Namun, apa yang dimaksud akan dibeli perdana menteri secara diplomatis dalam Washington?
Di masa lalu, para pejabat tinggi yang tersebut berkunjung akan memberikan hadiah juga penghormatan untuk kaisar. Starmer sekarang akan muncul pada Gedung Putih pada hari Kamis dengan tas hadiah besar bertuliskan “lebih berbagai anggaran pertahanan”.
Donald Trump hanyalah presiden Negeri Paman Sam terbaru pada kumpulan presiden yang mana mendesak negara-negara Eropa untuk membelanjakan lebih besar berbagai anggaran untuk pertahanan dia sendiri.
PM Inggris akan dapat mengungkapkan untuk presiden Amerika Serikat bahwa ia telah terjadi mendengar seruan yang dimaksud juga bertindak. Dia mungkin saja tidak ada ingin Trump mengajukan terlalu berbagai pertanyaan terperinci: Apa arti tambahan 0,2% dari Pendapatan Domestik Bruto pada bentuk uang riil? Kapan Inggris benar-benar akan membelanjakan 3% untuk pertahanan?
Pecah Kongsi dengan AS? 4 Strategi Inggris untuk Bersiap Menghadapi Rusia lalu China
1. Mempertahankan Security Eropa
Namun Starmer ingin menyampaikan gagasan bahwa Inggris menanggapi jadwal Trump.
Tanda-tanda awal menunjukkan hal yang mana positif. Peter Hegseth, Menteri Keamanan AS, mengungkapkan bahwa ia telah dilakukan berbicara dengan mitranya dari Inggris, John Healey, serta menggambarkan peningkatan yang disebutkan sebagai “langkah kuat dari mitra yang mana setia”.
Jadi pengumuman Starmer kemungkinan besar akan membuatnya mendapat kesempatan di area Gedung Putih lalu mendapat kesempatan mendengar dari presiden.
Jawaban berhadapan dengan pertanyaan-pertanyaan yang dimaksud tidak ada jelas. Pertama menteri kemungkinan besar menyarankan Inggris menunjukkan kepemimpinan, yang menunjukkan jalan bagi sekutu Eropa lainnya untuk mengikutinya.

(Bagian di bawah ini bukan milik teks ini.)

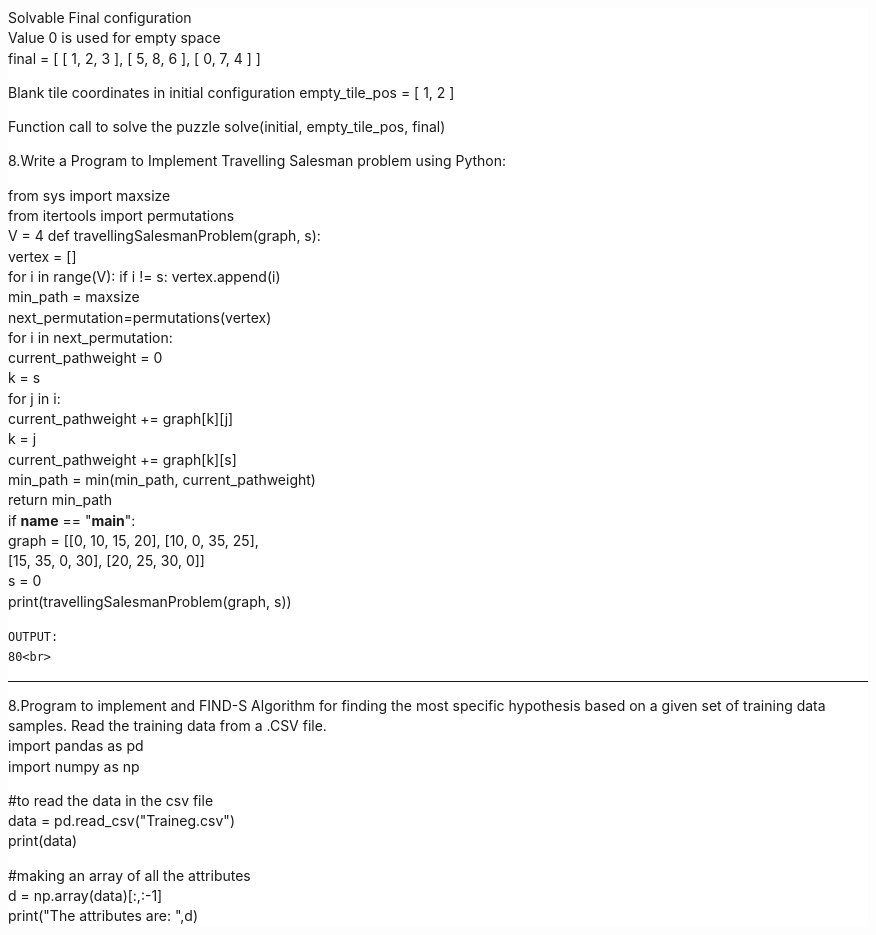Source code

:  Solvable Final configuration<br>
 Value 0 is used for empty space<br>
final = [ [ 1, 2, 3 ],
		[ 5, 8, 6 ],
		[ 0, 7, 4 ] ]

 Blank tile coordinates in
 initial configuration
empty_tile_pos = [ 1, 2 ]

 Function call to solve the puzzle
solve(initial, empty_tile_pos, final)<br>

8.Write a Program to Implement Travelling Salesman problem using Python:<br>

from sys import maxsize<br>
from itertools import permutations<br>
V = 4
def travellingSalesmanProblem(graph, s):<br>
    vertex = []<br>
    for i in range(V):
        if i != s:
            vertex.append(i)<br>
    min_path = maxsize<br>
    next_permutation=permutations(vertex)<br>
    for i in next_permutation:<br>
        current_pathweight = 0<br>
        k = s<br>
        for j in i:<br>
            current_pathweight += graph[k][j]<br>
            k = j<br>
        current_pathweight += graph[k][s]<br>
        min_path = min(min_path, current_pathweight)<br>
    return min_path<br>
if __name__ == "__main__":<br>
    graph = [[0, 10, 15, 20], [10, 0, 35, 25],<br>
        [15, 35, 0, 30], [20, 25, 30, 0]]<br>
    s = 0<br>
    print(travellingSalesmanProblem(graph, s))<br>
    
    OUTPUT:
    80<br>
  **********************************************************************************************************************************************************************
 
 8.Program to implement and FIND-S Algorithm for finding the most specific hypothesis based on a given set of training data samples. Read the training data from a .CSV file.<br>
    import pandas as pd<br>
import numpy as np<br>
 
#to read the data in the csv file<br>
data = pd.read_csv("Traineg.csv")<br>
print(data)<br>
 
#making an array of all the attributes<br>
d = np.array(data)[:,:-1]<br>
print("The attributes are: ",d)<br>
 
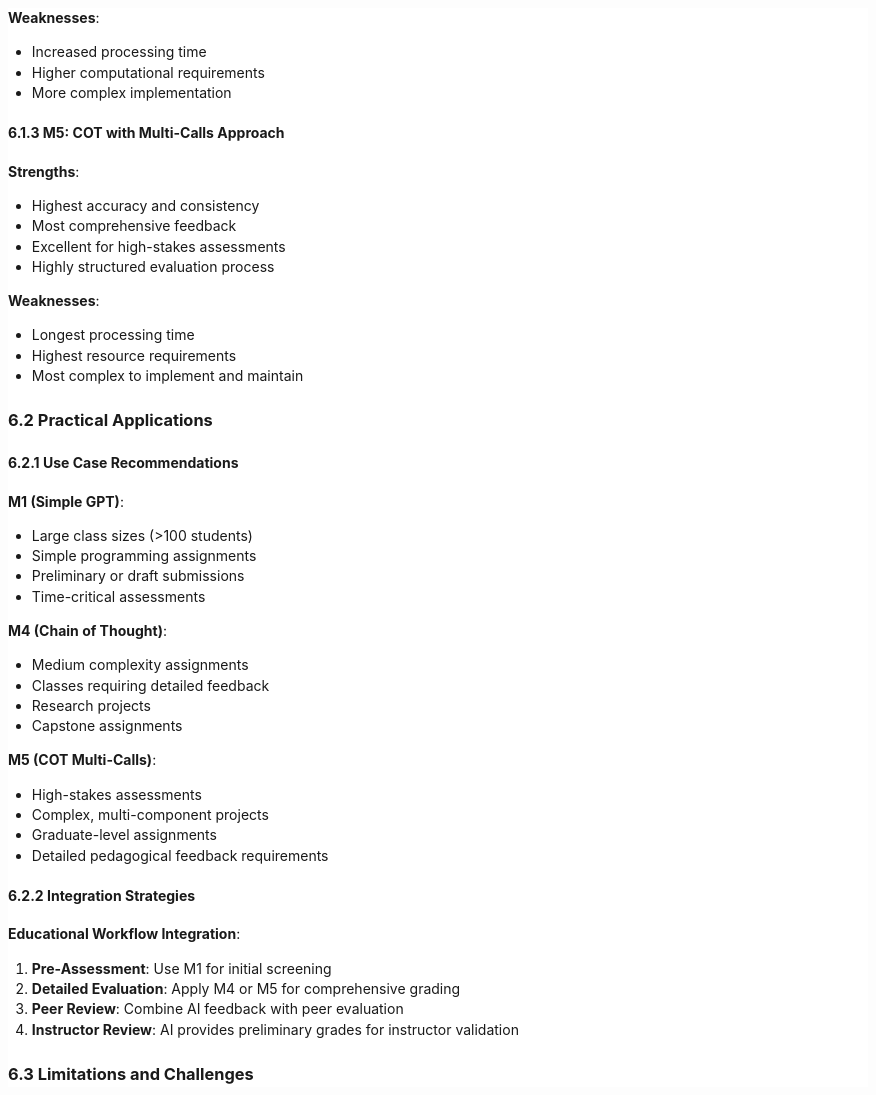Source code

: **Weaknesses**:

- Increased processing time
- Higher computational requirements
- More complex implementation

#### 6.1.3 M5: COT with Multi-Calls Approach

**Strengths**:

- Highest accuracy and consistency
- Most comprehensive feedback
- Excellent for high-stakes assessments
- Highly structured evaluation process

**Weaknesses**:

- Longest processing time
- Highest resource requirements
- Most complex to implement and maintain

### 6.2 Practical Applications

#### 6.2.1 Use Case Recommendations

**M1 (Simple GPT)**:

- Large class sizes (>100 students)
- Simple programming assignments
- Preliminary or draft submissions
- Time-critical assessments

**M4 (Chain of Thought)**:

- Medium complexity assignments
- Classes requiring detailed feedback
- Research projects
- Capstone assignments

**M5 (COT Multi-Calls)**:

- High-stakes assessments
- Complex, multi-component projects
- Graduate-level assignments
- Detailed pedagogical feedback requirements

#### 6.2.2 Integration Strategies

**Educational Workflow Integration**:

1. **Pre-Assessment**: Use M1 for initial screening
2. **Detailed Evaluation**: Apply M4 or M5 for comprehensive grading
3. **Peer Review**: Combine AI feedback with peer evaluation
4. **Instructor Review**: AI provides preliminary grades for instructor validation

### 6.3 Limitations and Challenges
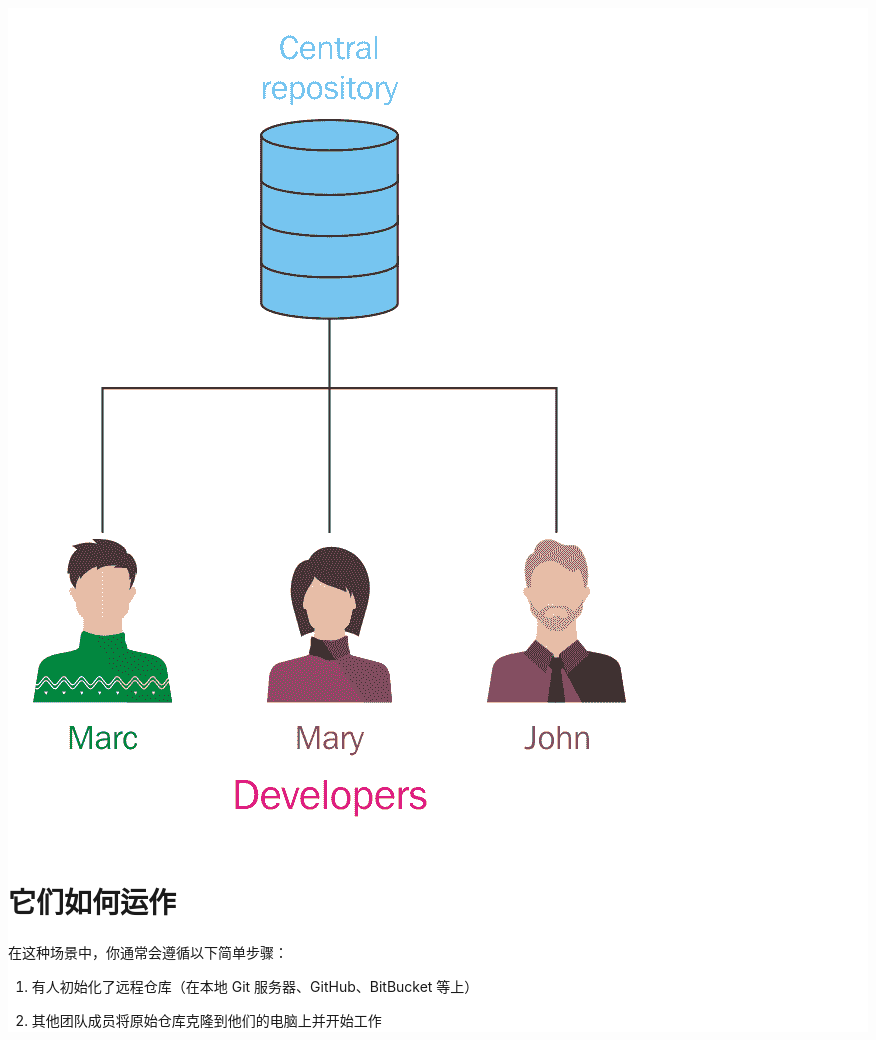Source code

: ![](img/7029acee-f6e4-45e3-b620-d69820f66a9e.png)

# 它们如何运作

在这种场景中，你通常会遵循以下简单步骤：

1.  有人初始化了远程仓库（在本地 Git 服务器、GitHub、BitBucket 等上）

1.  其他团队成员将原始仓库克隆到他们的电脑上并开始工作
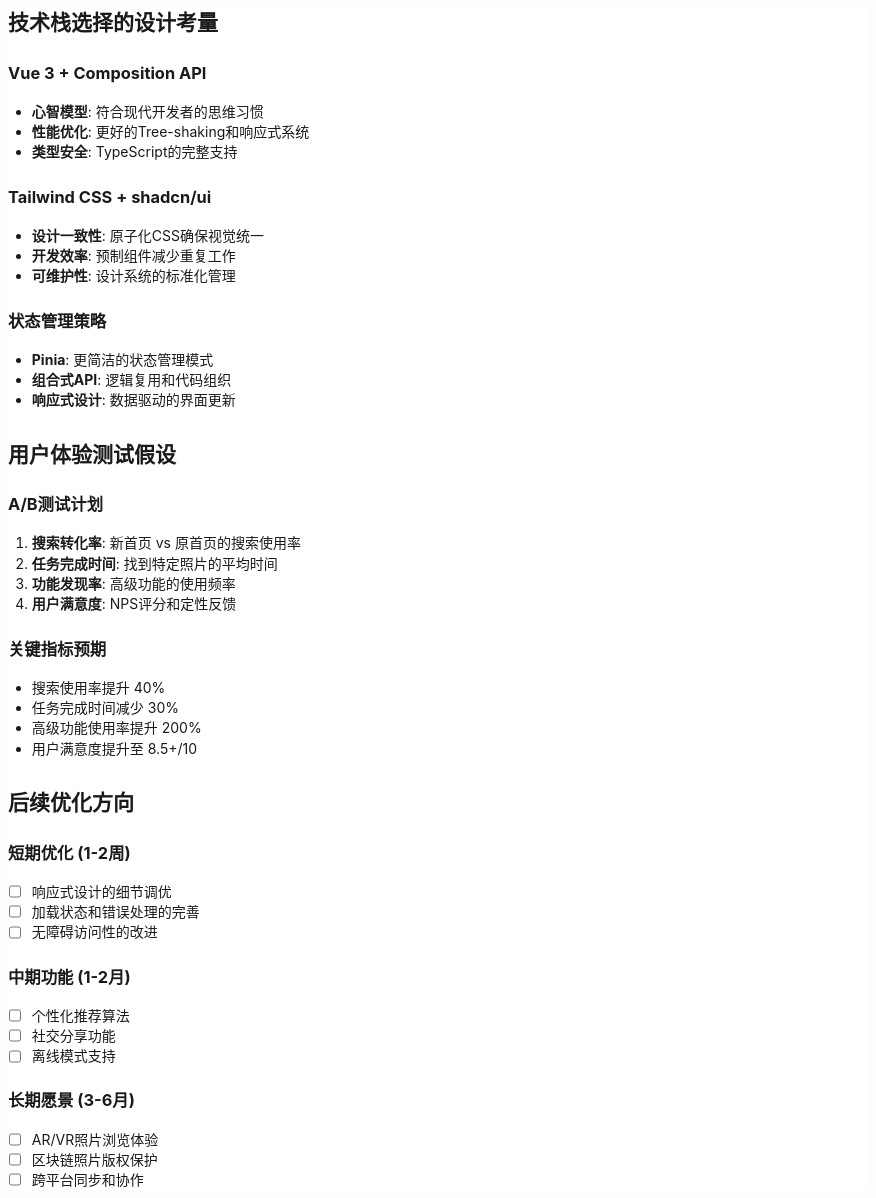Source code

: ## 技术栈选择的设计考量

### Vue 3 + Composition API
- **心智模型**: 符合现代开发者的思维习惯
- **性能优化**: 更好的Tree-shaking和响应式系统
- **类型安全**: TypeScript的完整支持

### Tailwind CSS + shadcn/ui
- **设计一致性**: 原子化CSS确保视觉统一
- **开发效率**: 预制组件减少重复工作
- **可维护性**: 设计系统的标准化管理

### 状态管理策略
- **Pinia**: 更简洁的状态管理模式
- **组合式API**: 逻辑复用和代码组织
- **响应式设计**: 数据驱动的界面更新

## 用户体验测试假设

### A/B测试计划
1. **搜索转化率**: 新首页 vs 原首页的搜索使用率
2. **任务完成时间**: 找到特定照片的平均时间
3. **功能发现率**: 高级功能的使用频率
4. **用户满意度**: NPS评分和定性反馈

### 关键指标预期
- 搜索使用率提升 40%
- 任务完成时间减少 30%
- 高级功能使用率提升 200%
- 用户满意度提升至 8.5+/10

## 后续优化方向

### 短期优化 (1-2周)
- [ ] 响应式设计的细节调优
- [ ] 加载状态和错误处理的完善
- [ ] 无障碍访问性的改进

### 中期功能 (1-2月)
- [ ] 个性化推荐算法
- [ ] 社交分享功能
- [ ] 离线模式支持

### 长期愿景 (3-6月)
- [ ] AR/VR照片浏览体验
- [ ] 区块链照片版权保护
- [ ] 跨平台同步和协作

Dia kemungkinan besar juga berpendapat bahwa kenaikan anggaran pertahanan menunjukkan Inggris tidaklah perlu memproduksi apa yang dimaksud disebutnya “kesalahan bersejarah” akibat harus memilih antara Eropa juga AS, sesuatu yang dimaksud sangat jauh lebih besar sulit oleh tindakan Amerika Serikat untuk memberikan kata-kata bersatu Rusia melawan tanah Ukraina lalu Eropa dalam Perserikatan Bangsa-Bangsa pada hari Senin.
Baca Juga: Efisiensi Tanpa Henti, Menggelorakan Revolusi Sayap Kanan
2. Eropa Harus Lebih Mandiri
Masalahnya adalah Trump juga pemerintahannya sudah memperjelas bahwa prioritas keamanan mereka adalah China dan juga Eropa harus berbuat lebih tinggi sejumlah untuk mengurus dirinya sendiri.